--- START ---

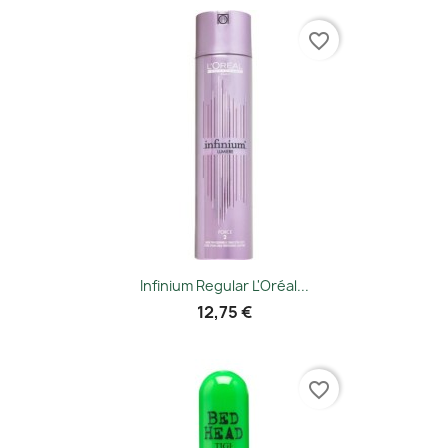
favorite_border
Infinium Regular L'Oréal...
12,75 €
favorite_border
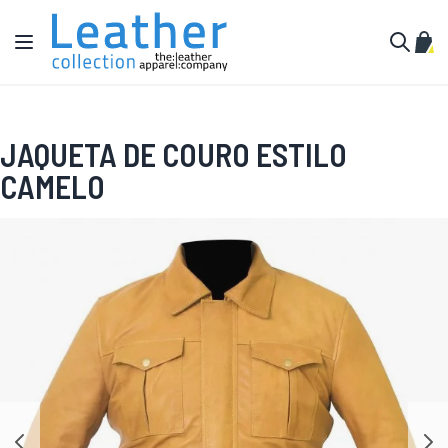
Pular para o conteúdo
Alternar Nav
Meu 
Buscar
JAQUETA DE COURO ESTILO
CAMELO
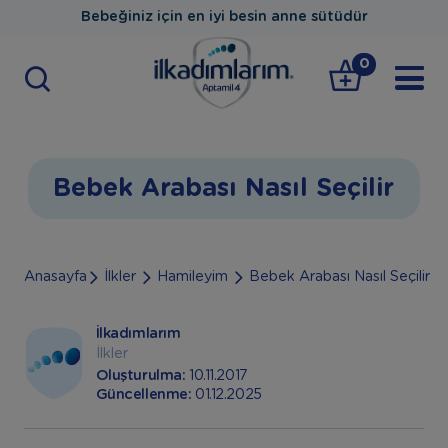
Bebeğiniz için en iyi besin anne sütüdür
0
Bebek Arabası Nasıl Seçilir
Anasayfa
İlkler
Hamileyim
Bebek Arabası Nasıl Seçilir
İlkadımlarım
İlkler
Oluşturulma:
10.11.2017
Güncellenme:
01.12.2025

--- END ---

◆ What you need to do ◆
Exactly the lines from the one containing "JAQUETA DE COURO ESTILO" through the last line of the material above, both included and free of pictures, should make up your answer, please.

◆ Exercise solution ◆
JAQUETA DE COURO ESTILO
CAMELO
Bebeğiniz için en iyi besin anne sütüdür
0
Bebek Arabası Nasıl Seçilir
Anasayfa
İlkler
Hamileyim
Bebek Arabası Nasıl Seçilir
İlkadımlarım
İlkler
Oluşturulma:
10.11.2017
Güncellenme:
01.12.2025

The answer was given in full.